İddianamede, darbeci hainlerin “mehter marşı” çalarak kendilerini motive etmeye çalıştıkları belirtildi. Cuntacıların rehin aldıkları İrfan Algel’i Kamera Sistem Odası’na götürerek mehter marşının çalınmasını istedikleri, ancak marşı çalmak için CD ve flash belleği bulamadıkları belirtilen iddianamede darbecilerin ayrıca zaman zaman kamera izleme odasına gelerek, buradaki güvenlik kameraları sayesinde polisler tarafından kendilerine yönelik alınan emniyet tedbirlerini gözlemledikleri aktarıldı. Müşteki olarak ifadesi alınan İrfan Algel, o gece yaşadıklarını şöyle anlattı: “Müzik yayınını açarak mehter marşını bina içinde ve dışında çalmamı emrettiler. Ben de dışarı da ses yayını olmadığını Marşların karışık olduğunu, mehter marşının hangi sırada olduğunu bilmediğimi söyledim. Bana Üsteğmen İlker Çiçek ‘Marş listesini aç’ dedi. Baktık, mehter marşı yoktu. Çiçek ‘Sen burada bekle. Dışarı çıkarsan vururlar. Ben marşı bulup geleceğim” dedi.

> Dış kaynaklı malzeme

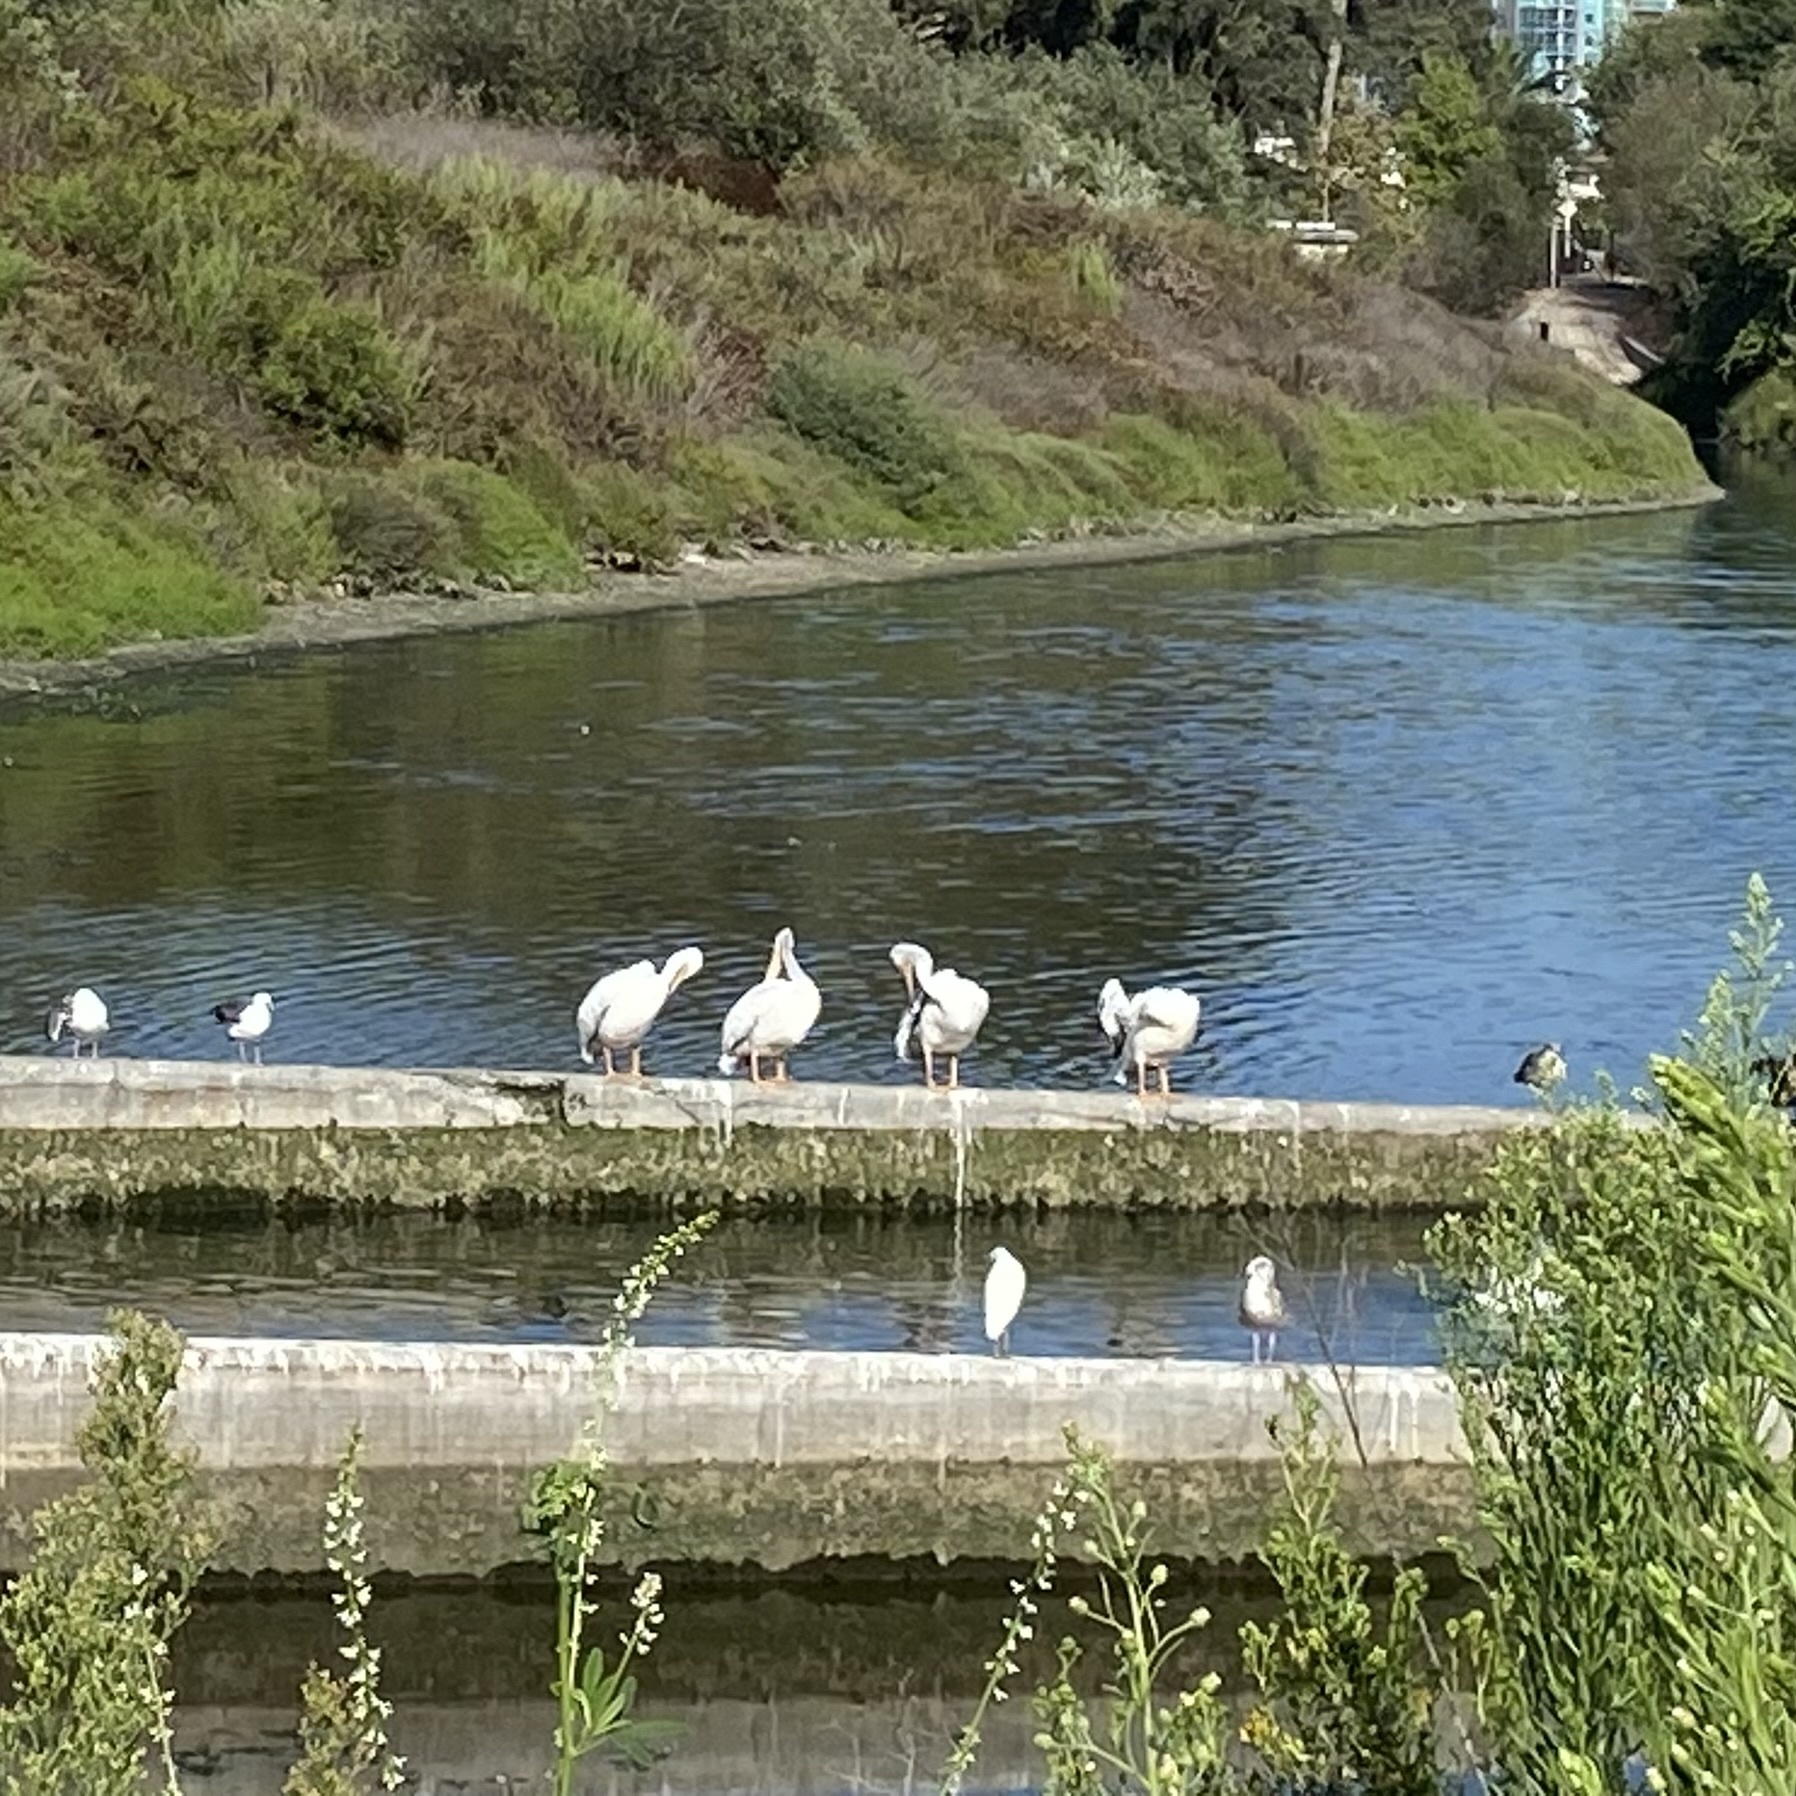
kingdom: Animalia
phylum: Chordata
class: Aves
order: Pelecaniformes
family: Pelecanidae
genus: Pelecanus
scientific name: Pelecanus erythrorhynchos
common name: American white pelican
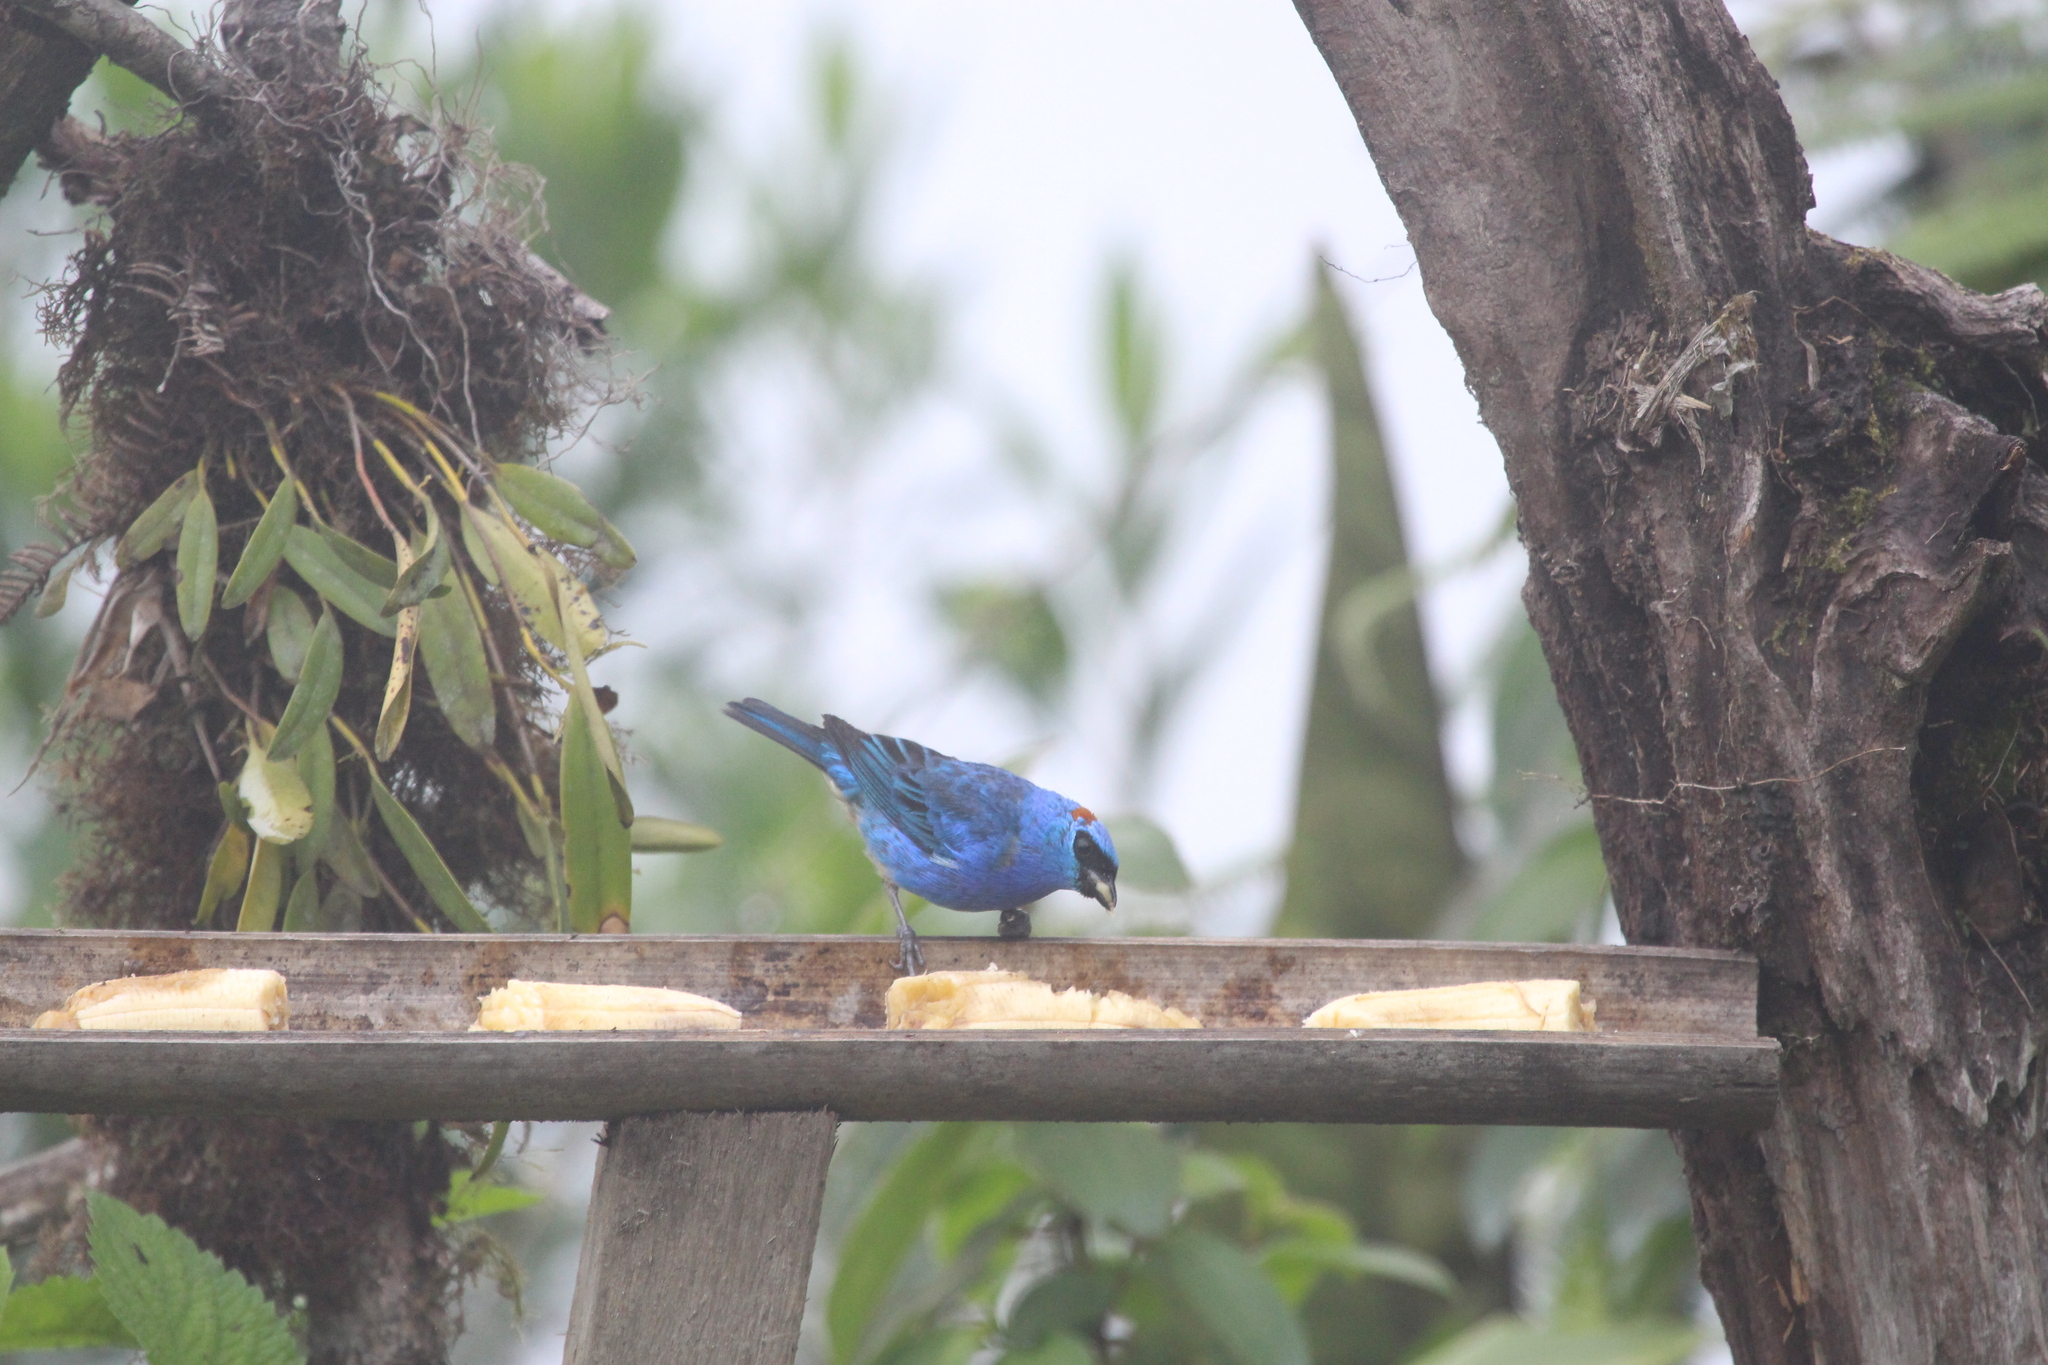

Cuntacıların, kendilerine ilk müdahale yapan keskin nişancıların yerlerini tespit edebilmek için kamera sistem merkezinden keskin nişancıların yerlerini bulmaya çalıştıkları kaydedilen iddianamede, İl Jandarma Komutanlığı İstihbarat Şube Müdürlüğü’nden Jandarma Genel Komutanlığı’na örgüt tarafından belirlenen askerleri getiren ve itirafçı olan Erdal Karlıdağ’ın ifadelerine de yer verildi. Örgütle bağlantısının 1993 yılında başladığını söyleyen Karlıdağ, “TEM başkanını vuranı da gözaltında gördüm. Ramazan isimli yüzbaşıymış. Ramazan şuan buradaysa kesinlikle FETÖ ile bağlantısı vardır. Bu darbe FETÖ’nün yapmış olduğu bir organizasyondur” dedi.
“HİÇ ANORMALLİK GÖRMEDİM”
İddianamede Türk Patent Enstitüsünde bilgisayar işletmeni olan FETÖ’nün Jandarma imamı Mesut Özgen’in ifadesine de yer verildi. Darbe girişimiyle alakasının olmadığını iddia eden Özgen, örgüt tarafından kullanıldığı yalanını uydurdu. Kendisi aracılığıyla iş yaptırdıklarını dile getiren Özgen’in ifadesindeki anlatımlar şok etti: “15 Temmuz’da dışarı çıktım. Kızılay’a, Meclisin oraya gittim. Dışarı çıktığımda rutin günlük hayat devam ediyordu, hiçbir şey yoktu. Hiçbir tarafta bir anormallik görmedim. Sadece ufak bir medya falan vardı, yukarıda arada geçen bir uçak duydum. Onun dışında bir şey duymadım.”